Problem statement ->
The entries below are to be repeated exactly as they stand.

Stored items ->
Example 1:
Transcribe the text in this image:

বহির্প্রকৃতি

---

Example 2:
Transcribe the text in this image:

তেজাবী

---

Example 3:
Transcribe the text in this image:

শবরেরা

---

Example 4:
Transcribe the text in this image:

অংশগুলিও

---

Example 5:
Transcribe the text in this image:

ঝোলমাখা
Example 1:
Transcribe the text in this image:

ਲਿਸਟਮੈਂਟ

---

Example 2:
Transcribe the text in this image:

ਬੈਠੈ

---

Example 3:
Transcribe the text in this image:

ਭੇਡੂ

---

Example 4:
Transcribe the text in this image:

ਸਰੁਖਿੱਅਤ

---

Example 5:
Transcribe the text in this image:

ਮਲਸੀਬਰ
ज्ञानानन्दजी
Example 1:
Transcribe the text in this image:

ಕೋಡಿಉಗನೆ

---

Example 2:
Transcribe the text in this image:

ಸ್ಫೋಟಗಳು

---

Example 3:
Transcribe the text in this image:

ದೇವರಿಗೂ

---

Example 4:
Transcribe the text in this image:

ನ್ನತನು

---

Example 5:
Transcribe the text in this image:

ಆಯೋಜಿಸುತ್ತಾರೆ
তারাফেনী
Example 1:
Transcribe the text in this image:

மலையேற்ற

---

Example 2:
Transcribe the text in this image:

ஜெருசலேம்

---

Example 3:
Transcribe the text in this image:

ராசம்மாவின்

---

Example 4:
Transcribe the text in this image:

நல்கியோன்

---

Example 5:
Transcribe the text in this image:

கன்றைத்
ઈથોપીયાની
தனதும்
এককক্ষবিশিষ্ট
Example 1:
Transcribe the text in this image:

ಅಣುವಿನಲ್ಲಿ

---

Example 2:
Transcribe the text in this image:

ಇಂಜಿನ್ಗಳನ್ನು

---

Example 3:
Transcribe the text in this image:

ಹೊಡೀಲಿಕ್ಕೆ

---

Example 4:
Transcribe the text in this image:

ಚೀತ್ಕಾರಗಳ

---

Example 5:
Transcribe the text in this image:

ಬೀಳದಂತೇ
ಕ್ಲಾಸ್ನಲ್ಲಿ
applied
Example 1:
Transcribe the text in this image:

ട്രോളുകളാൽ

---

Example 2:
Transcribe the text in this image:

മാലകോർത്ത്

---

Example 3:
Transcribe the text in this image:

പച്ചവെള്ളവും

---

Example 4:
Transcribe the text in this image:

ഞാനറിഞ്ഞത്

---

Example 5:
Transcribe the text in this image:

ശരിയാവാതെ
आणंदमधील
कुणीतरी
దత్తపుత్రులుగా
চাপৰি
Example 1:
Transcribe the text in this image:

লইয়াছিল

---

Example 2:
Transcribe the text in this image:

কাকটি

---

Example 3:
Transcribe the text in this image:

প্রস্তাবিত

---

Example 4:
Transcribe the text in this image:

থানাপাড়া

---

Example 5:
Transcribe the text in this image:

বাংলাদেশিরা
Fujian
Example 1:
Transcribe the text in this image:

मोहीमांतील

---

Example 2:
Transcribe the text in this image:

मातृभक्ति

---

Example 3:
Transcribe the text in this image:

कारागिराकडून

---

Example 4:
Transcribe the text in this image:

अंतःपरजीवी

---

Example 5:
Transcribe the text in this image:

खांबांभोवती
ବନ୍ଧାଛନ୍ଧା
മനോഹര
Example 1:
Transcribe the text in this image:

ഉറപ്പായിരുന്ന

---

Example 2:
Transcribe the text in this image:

Answer area ->
Example 1:
Transcribe the text in this image:

বহির্প্রকৃতি

---

Example 2:
Transcribe the text in this image:

তেজাবী

---

Example 3:
Transcribe the text in this image:

শবরেরা

---

Example 4:
Transcribe the text in this image:

অংশগুলিও

---

Example 5:
Transcribe the text in this image:

ঝোলমাখা
Example 1:
Transcribe the text in this image:

ਲਿਸਟਮੈਂਟ

---

Example 2:
Transcribe the text in this image:

ਬੈਠੈ

---

Example 3:
Transcribe the text in this image:

ਭੇਡੂ

---

Example 4:
Transcribe the text in this image:

ਸਰੁਖਿੱਅਤ

---

Example 5:
Transcribe the text in this image:

ਮਲਸੀਬਰ
ज्ञानानन्दजी
Example 1:
Transcribe the text in this image:

ಕೋಡಿಉಗನೆ

---

Example 2:
Transcribe the text in this image:

ಸ್ಫೋಟಗಳು

---

Example 3:
Transcribe the text in this image:

ದೇವರಿಗೂ

---

Example 4:
Transcribe the text in this image:

ನ್ನತನು

---

Example 5:
Transcribe the text in this image:

ಆಯೋಜಿಸುತ್ತಾರೆ
তারাফেনী
Example 1:
Transcribe the text in this image:

மலையேற்ற

---

Example 2:
Transcribe the text in this image:

ஜெருசலேம்

---

Example 3:
Transcribe the text in this image:

ராசம்மாவின்

---

Example 4:
Transcribe the text in this image:

நல்கியோன்

---

Example 5:
Transcribe the text in this image:

கன்றைத்
ઈથોપીયાની
தனதும்
এককক্ষবিশিষ্ট
Example 1:
Transcribe the text in this image:

ಅಣುವಿನಲ್ಲಿ

---

Example 2:
Transcribe the text in this image:

ಇಂಜಿನ್ಗಳನ್ನು

---

Example 3:
Transcribe the text in this image:

ಹೊಡೀಲಿಕ್ಕೆ

---

Example 4:
Transcribe the text in this image:

ಚೀತ್ಕಾರಗಳ

---

Example 5:
Transcribe the text in this image:

ಬೀಳದಂತೇ
ಕ್ಲಾಸ್ನಲ್ಲಿ
applied
Example 1:
Transcribe the text in this image:

ട്രോളുകളാൽ

---

Example 2:
Transcribe the text in this image:

മാലകോർത്ത്

---

Example 3:
Transcribe the text in this image:

പച്ചവെള്ളവും

---

Example 4:
Transcribe the text in this image:

ഞാനറിഞ്ഞത്

---

Example 5:
Transcribe the text in this image:

ശരിയാവാതെ
आणंदमधील
कुणीतरी
దత్తపుత్రులుగా
চাপৰি
Example 1:
Transcribe the text in this image:

লইয়াছিল

---

Example 2:
Transcribe the text in this image:

কাকটি

---

Example 3:
Transcribe the text in this image:

প্রস্তাবিত

---

Example 4:
Transcribe the text in this image:

থানাপাড়া

---

Example 5:
Transcribe the text in this image:

বাংলাদেশিরা
Fujian
Example 1:
Transcribe the text in this image:

मोहीमांतील

---

Example 2:
Transcribe the text in this image:

मातृभक्ति

---

Example 3:
Transcribe the text in this image:

कारागिराकडून

---

Example 4:
Transcribe the text in this image:

अंतःपरजीवी

---

Example 5:
Transcribe the text in this image:

खांबांभोवती
ବନ୍ଧାଛନ୍ଧା
മനോഹര
Example 1:
Transcribe the text in this image:

ഉറപ്പായിരുന്ന

---

Example 2:
Transcribe the text in this image:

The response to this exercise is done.